→ Task requirements: In the listing below, find the line with "(821, 267) none" and the line with "[54,332,70,345] ☐ -> [68,309,83,321] ☑". Repeat those two lines and all lines between them exactly.

→ Data for the task:
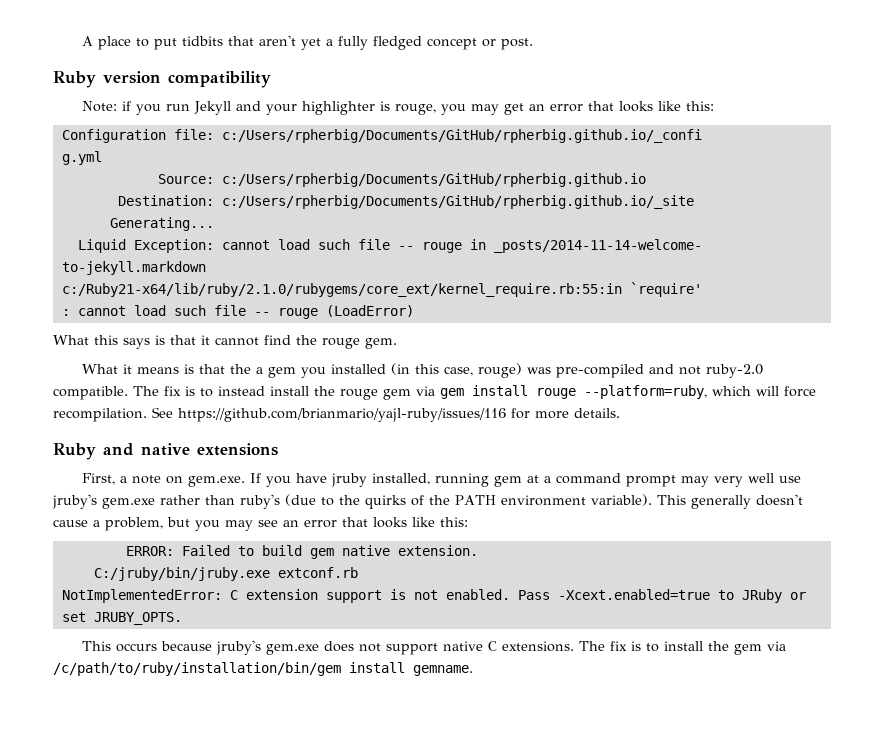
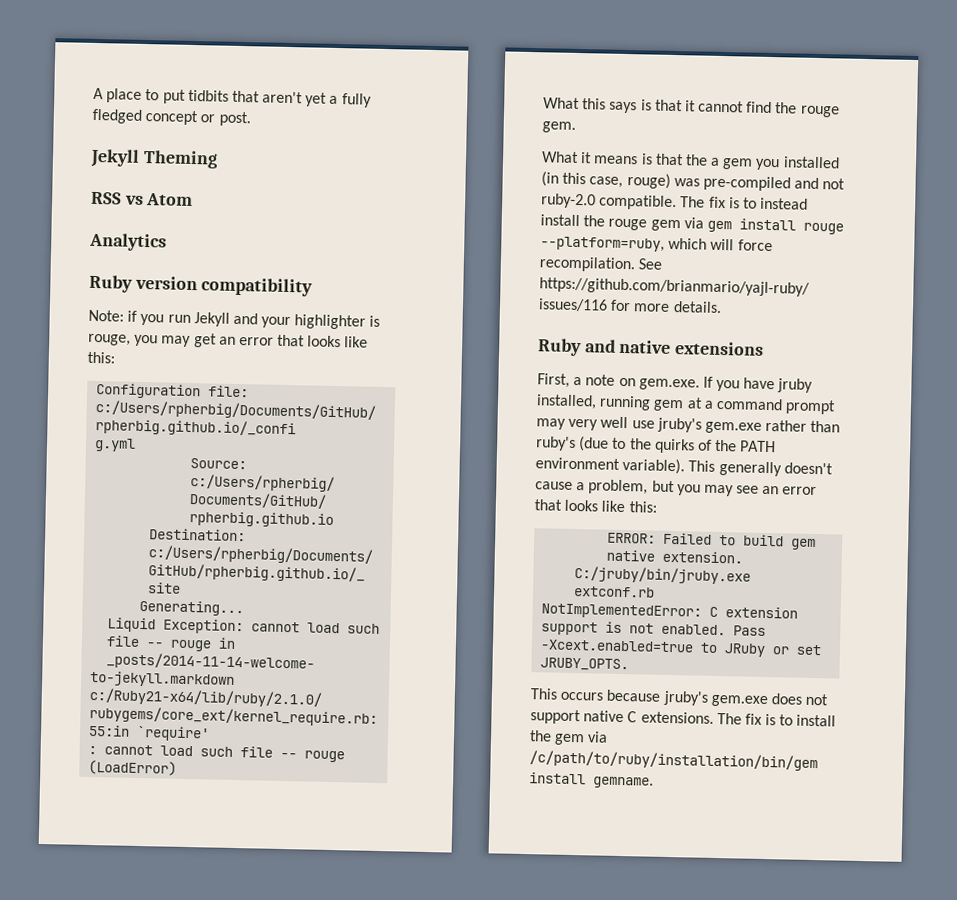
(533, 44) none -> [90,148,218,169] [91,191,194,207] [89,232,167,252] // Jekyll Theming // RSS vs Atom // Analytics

...

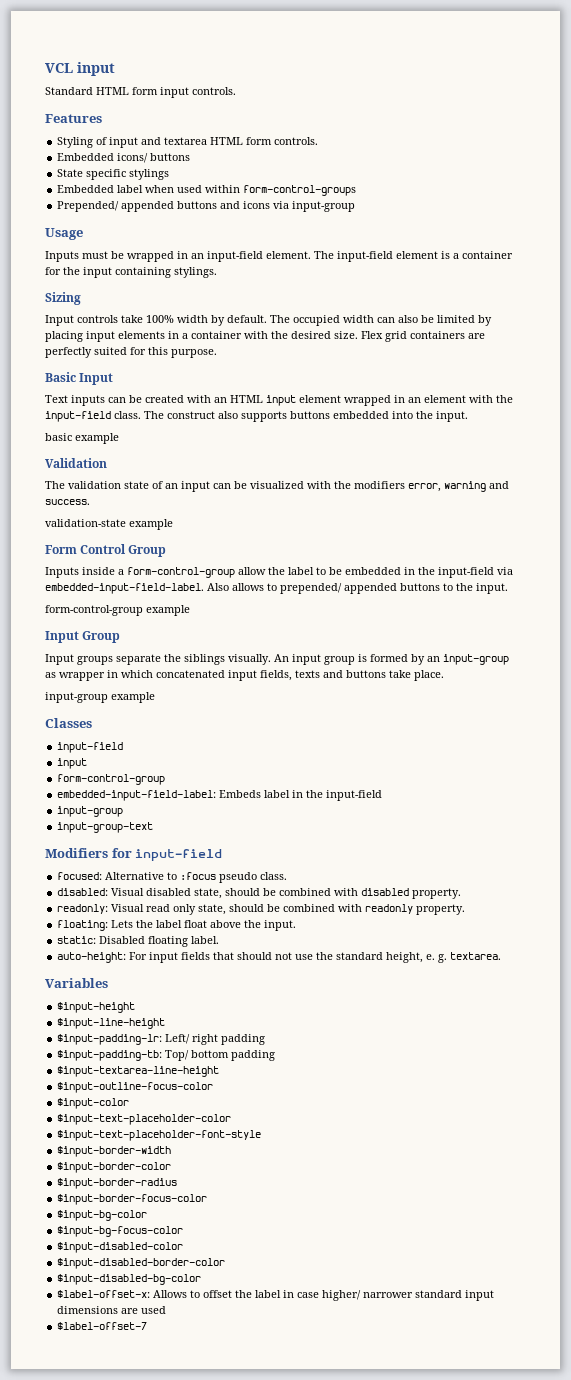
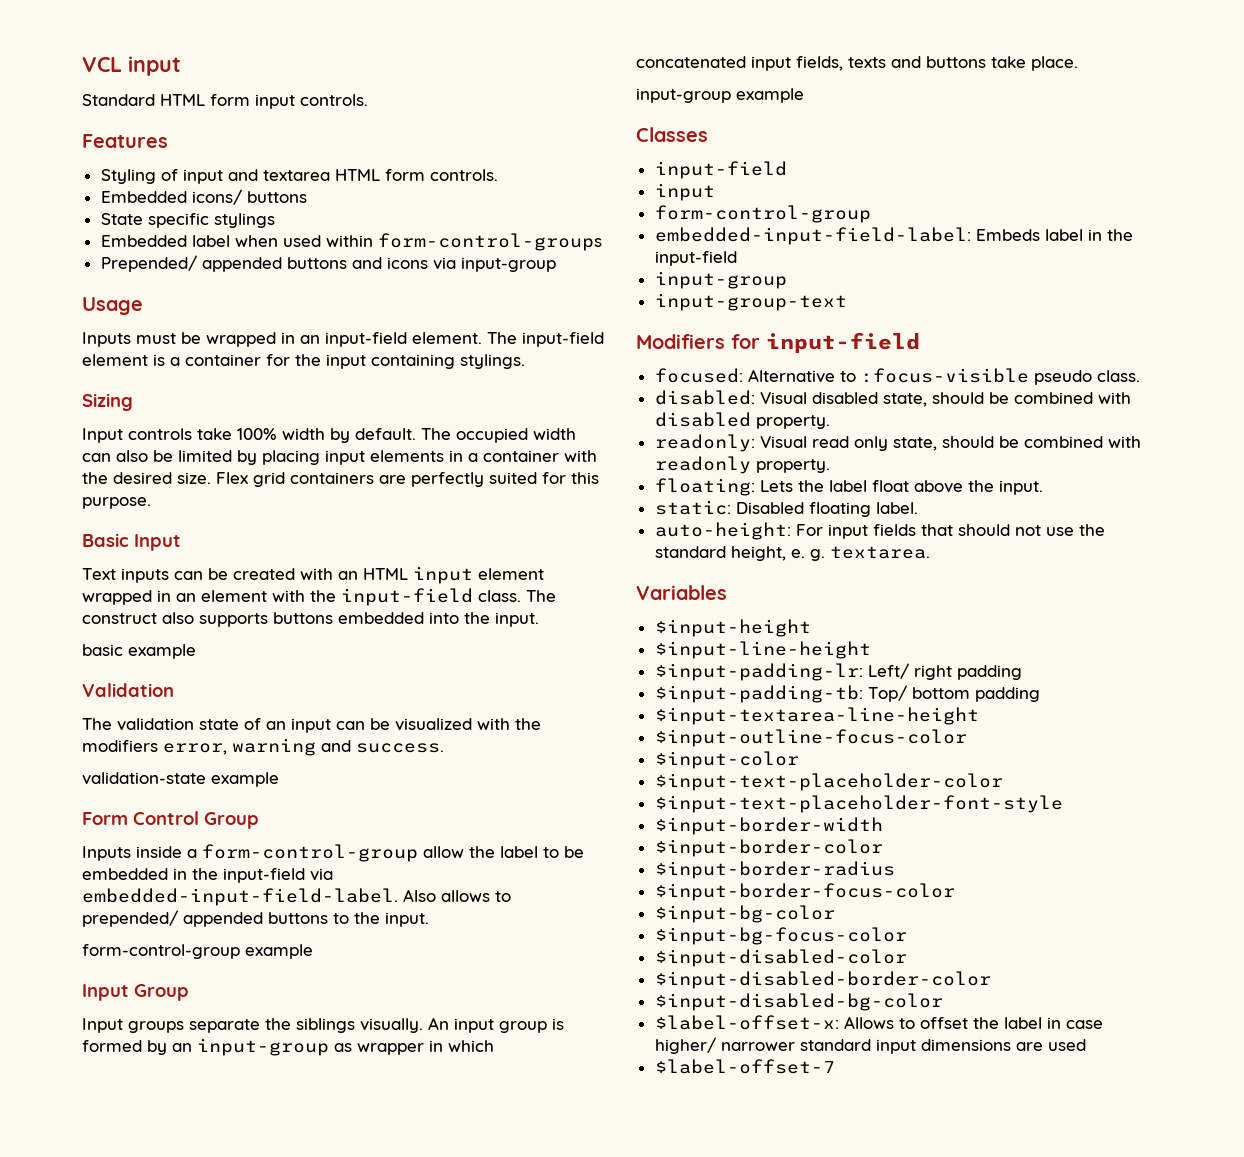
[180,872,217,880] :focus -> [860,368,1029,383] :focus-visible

==

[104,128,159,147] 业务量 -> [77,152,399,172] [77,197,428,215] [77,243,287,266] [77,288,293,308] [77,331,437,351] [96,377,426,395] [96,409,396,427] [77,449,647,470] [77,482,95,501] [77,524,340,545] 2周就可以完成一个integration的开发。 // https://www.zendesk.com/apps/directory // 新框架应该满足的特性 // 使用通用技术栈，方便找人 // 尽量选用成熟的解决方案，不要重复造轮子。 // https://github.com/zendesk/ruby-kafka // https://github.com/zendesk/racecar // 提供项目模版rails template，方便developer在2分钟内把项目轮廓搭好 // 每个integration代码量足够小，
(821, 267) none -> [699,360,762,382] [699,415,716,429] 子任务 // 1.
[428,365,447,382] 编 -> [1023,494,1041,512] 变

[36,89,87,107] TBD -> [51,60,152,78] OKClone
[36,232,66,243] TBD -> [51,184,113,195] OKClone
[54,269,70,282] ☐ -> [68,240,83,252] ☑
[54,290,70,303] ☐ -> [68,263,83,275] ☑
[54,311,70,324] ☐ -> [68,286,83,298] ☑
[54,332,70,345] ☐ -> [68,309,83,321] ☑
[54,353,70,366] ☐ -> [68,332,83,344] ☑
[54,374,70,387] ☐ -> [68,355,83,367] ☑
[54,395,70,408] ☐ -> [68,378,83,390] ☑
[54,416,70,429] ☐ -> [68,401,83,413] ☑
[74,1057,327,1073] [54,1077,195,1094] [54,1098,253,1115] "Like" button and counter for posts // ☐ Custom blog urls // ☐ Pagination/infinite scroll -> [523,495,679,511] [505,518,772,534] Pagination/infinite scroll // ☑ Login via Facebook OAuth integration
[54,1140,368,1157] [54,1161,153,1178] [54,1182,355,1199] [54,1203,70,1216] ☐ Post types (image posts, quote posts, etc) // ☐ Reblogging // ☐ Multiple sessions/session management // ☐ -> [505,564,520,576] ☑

→ Result:
(821, 267) none -> [699,360,762,382] [699,415,716,429] 子任务 // 1.
[428,365,447,382] 编 -> [1023,494,1041,512] 变

[36,89,87,107] TBD -> [51,60,152,78] OKClone
[36,232,66,243] TBD -> [51,184,113,195] OKClone
[54,269,70,282] ☐ -> [68,240,83,252] ☑
[54,290,70,303] ☐ -> [68,263,83,275] ☑
[54,311,70,324] ☐ -> [68,286,83,298] ☑
[54,332,70,345] ☐ -> [68,309,83,321] ☑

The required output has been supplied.